What if the biggest bottleneck in your programs isn’t the code — it’s the assumption that one thread rules them all?
Ryan Fleury’s manifesto, Multi-Core By Default, hits like a rogue wave in the calm sea of programming orthodoxy. Right out of the gate, it’s proposing a world where parallelism isn’t an afterthought, a bolted-on library you wrestle with at 2 a.m. No. Multi-core utilization baked in from the language level up. Fleury, the guy behind some sharp tools in the Zig ecosystem and handmade coding lore, argues we’ve got dozens of cores sitting idle because programmers are still trained on 1990s mental models.
Look. CPUs have been multi-core for 15 years now. Your laptop? 8, 12, 16 threads humming away. But most apps? They sip from one straw, leaving the rest parched. Fleury’s fix: redesign languages and runtimes so concurrency is the default path, not a detour.
How Does ‘Multi-Core By Default’ Actually Work?
Fleury breaks it down surgically. Start with the scheduler — not some OS black box, but a deliberate layer in your runtime that divvies work across cores automatically. Think data parallelism first: split arrays, loop bodies, anything iterable, and dispatch chunks without you spelling out threads or locks.
He draws from battle-tested ideas. SIMD vectorization? That’s single-core baby steps; now scale it to cores. But here’s the kicker — Fleury wants task graphs as the primitive. You declare dependencies, not execution order. The runtime figures the parallelism, steals cycles from idle cores, even migrates tasks mid-flight.
“The goal is to make single-threaded performance a byproduct of multi-core correctness, not the primary target.”
That’s Fleury, crystal clear. No more “it works on my machine” threading bugs. Correctness first, speed second — and speed comes free.
But wait. Isn’t this what everyone promises? Async/await in JS, Go routines, Erlang actors. Fleury says nah — those are opt-in comforts. He wants zero-cost defaults: write sequential-looking code, get parallel execution. Like how Python hid the GIL mess until it couldn’t.
A single sentence: Wild.
This isn’t pie-in-the-sky. Fleury prototypes it in Zig, where comptime magic already blurs compile-run lines. Compile-time analysis spots parallelizable regions — loops without side effects, pure functions — and emits core-spanning code. No macros, no metaprogramming hacks. Just sane defaults.
Dig deeper: memory matters. Shared heaps kill scalability; Fleury pushes per-core arenas, with coherent migration only when tasks hand off. Cache lines? Respected automatically. False sharing? Compiler warns or rewrites.
And the why? Architecture’s shifted. ARM’s big.LITTLE, Intel’s P/E cores — heterogeneity screams for smart schedulers. Write once, run everywhere, cores auto-assigned by priority.
Why Hasn’t Multi-Core Been Default Already?

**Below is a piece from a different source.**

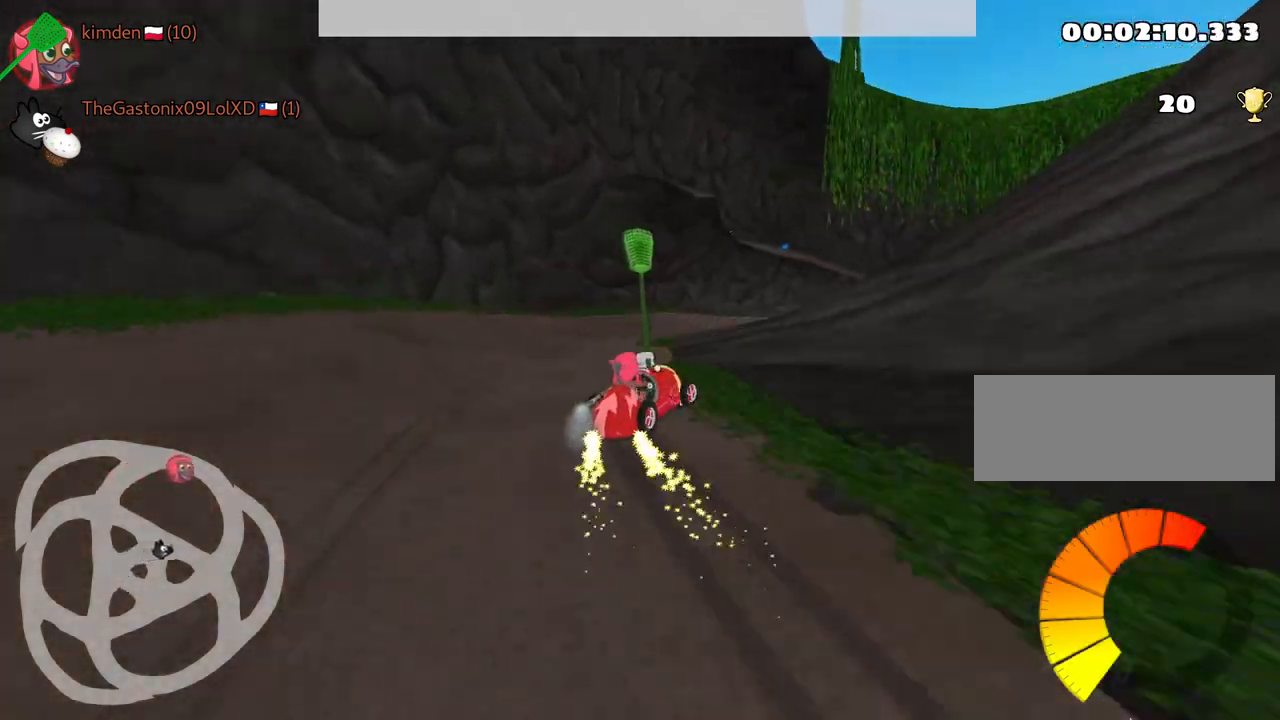
{"keys": ["right", "up"], "events": []}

Blame history. C’s fork-join model stuck because it was simple. POSIX threads? A nightmare API born from Unix sins. Languages piled on sugar — OpenMP pragmas, TBB flows — but never flipped the script.
Fleury calls it out: PR spin from chip makers. “More cores!” they yell, while software chugs single-threaded. It’s like selling a 16-lane highway but paving one lane.

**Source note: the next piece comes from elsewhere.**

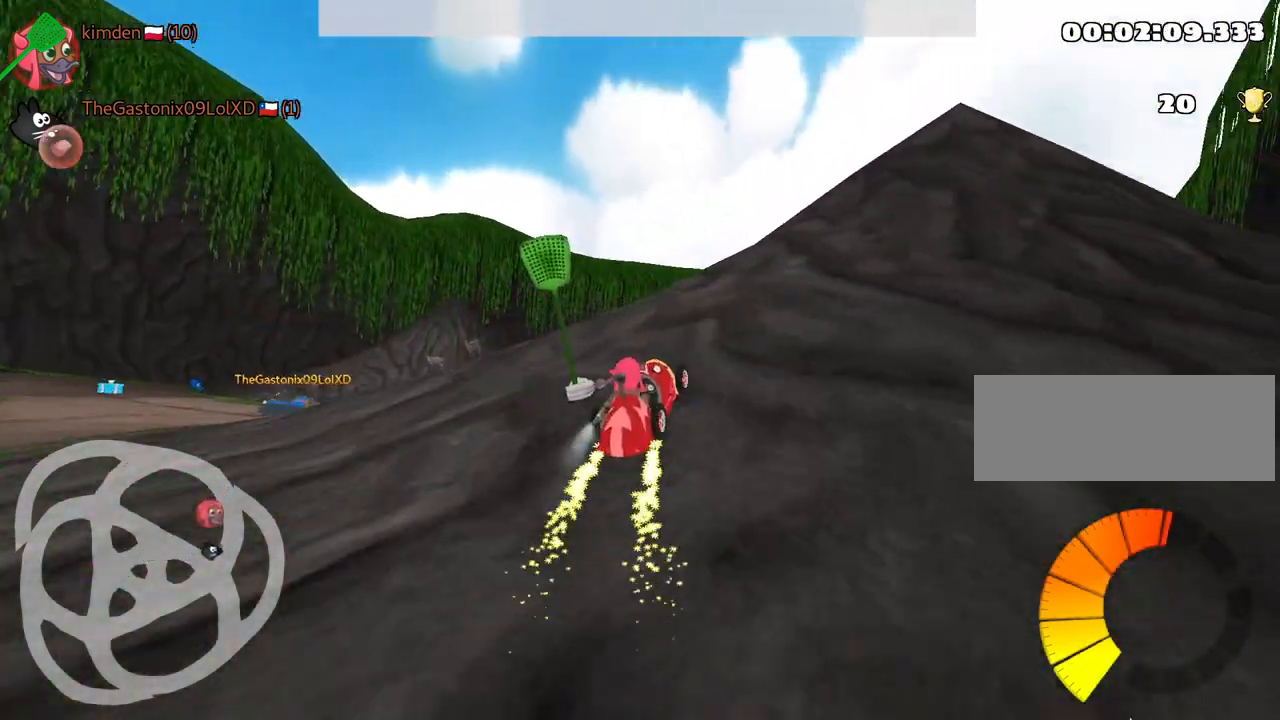
{"keys": ["left", "up"], "events": [[300, "left", "down"]]}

My unique angle? This echoes the GPU revolution. Ten years ago, shaders were sequential slop; CUDA/OpenCL made parallelism default for graphics. Result? Games leaped forward. Multi-core by default could do the same for CPUs — but for everything. Prediction: indie game engines adopt first, then servers. By 2027, single-thread perf benchmarks die.
Skeptical? Fair. What about Amdahl’s law — that 5% serial bit? Fleury shrugs: make it shrinkable. Profile-guided decomposition at runtime.
Short para. Boom.
Then sprawl: Hardware’s ready — Zen 5, Arrow Lake pack 32 threads — but devs aren’t. Training wheels needed. Fleury’s vision trains us: write declarative, let runtime imperative-ize across cores. Tools like his profiler visualize the graph, show steals and migrations. It’s intoxicating.
Corporate hype check: None here. Fleury’s indie, no VC fluff. Pure engineering lust.
Is Multi-Core By Default Ready for Prime Time?
Roadblocks loom. Determinism? Fleury opts for statistical fairness over strict order — good enough for 99% cases, debug with seeds. Real-time? Extensions for it.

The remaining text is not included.